There must be millions of us – the strangely classless – all walking around with our daft dialects and John Lewis bags, our National Trust cards and gardening clogs, wondering where exactly our place is in British society now that our voices have been deemed not middle-class enough. Which, really, of course, means: not standardised south-east.

I noticed the same linguistic prejudice when Victoria Wood died, with all the heartfelt eulogies that presumed she was working class. I’m a huge Victoria Wood fan, but, as a Bury girl myself, I have a strong inkling that she wasn’t – from the fact that she went to the fee-paying, private grammar school where my mother taught. I saw her some years ago in Marks & Spencer in Muswell Hill, but even before she hit north London, I suspect her upbringing was hardly like Kes.

And here’s the thing: every native in the north speaks with a northern accent, like people from Spain sound Spanish. There might be degrees of strength, but everyone, from the headteacher to the cleaner, speaks with northern vowels.
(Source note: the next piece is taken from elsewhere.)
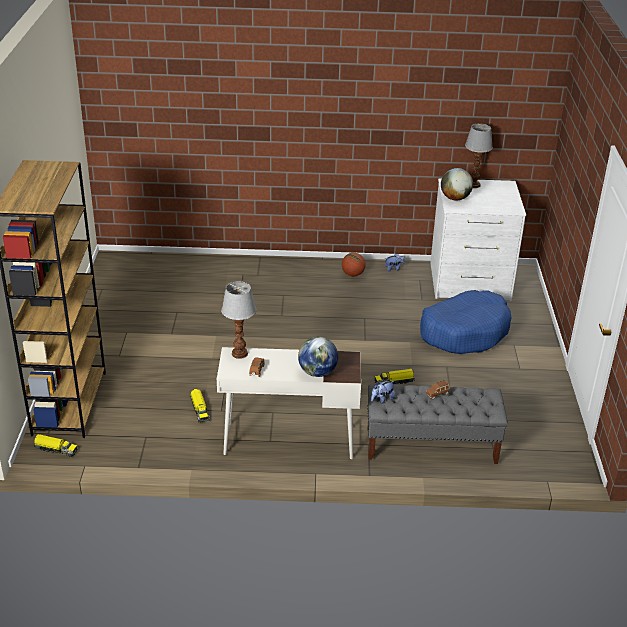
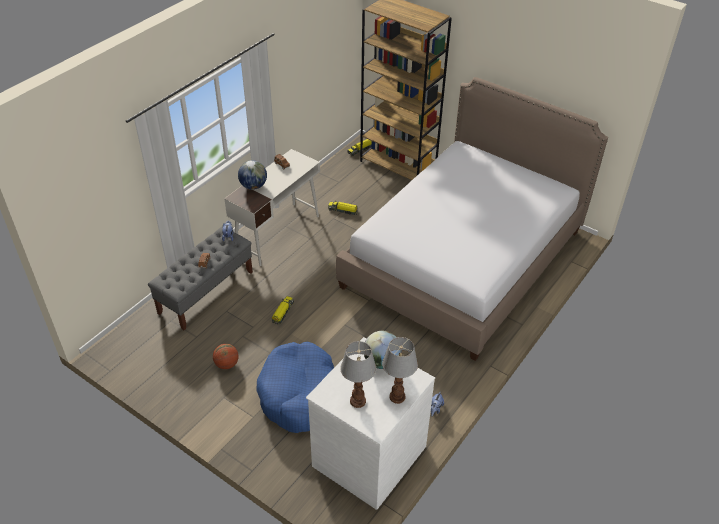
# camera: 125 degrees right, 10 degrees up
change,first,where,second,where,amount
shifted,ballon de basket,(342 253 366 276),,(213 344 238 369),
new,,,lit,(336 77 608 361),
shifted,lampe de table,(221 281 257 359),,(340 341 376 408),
You don’t hear “parth” or “larf” except from the mouths of southerners.

Is it impossible to accept that someone can have a northern accent and still be a member of the chattering classes? Alan Bennett, William Hague – and yes, Victoria Wood. Surely it’s not a shock to grasp that they were hardly from down t’ pit. It’s depressing, really, that something as obvious as this has to be said. It’s the linguistic equivalent of politely reminding people that not everyone oop north wears a flat cap, keeps a whippet and has bread and butter with everything.

I could point out that these prejudices exist because of the lack of diversity in the national media, which Victoria Wood was brilliant at ribbing: (“We’d like to apologise to viewers in the north – it must be awful for you.”) Chip on my shoulder? Maybe, but at least, as Stuart Maconie says, “It’s a decent chip with gravy and mushy peas.”